> _WHAT IS REQUIRED_:
Please print each of the entries below exactly.
# # # #
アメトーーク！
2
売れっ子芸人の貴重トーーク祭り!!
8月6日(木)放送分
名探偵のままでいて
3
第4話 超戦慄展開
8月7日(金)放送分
# # # #
> _OUTPUT_:
アメトーーク！
2
売れっ子芸人の貴重トーーク祭り!!
8月6日(木)放送分
名探偵のままでいて
3
第4話 超戦慄展開
8月7日(金)放送分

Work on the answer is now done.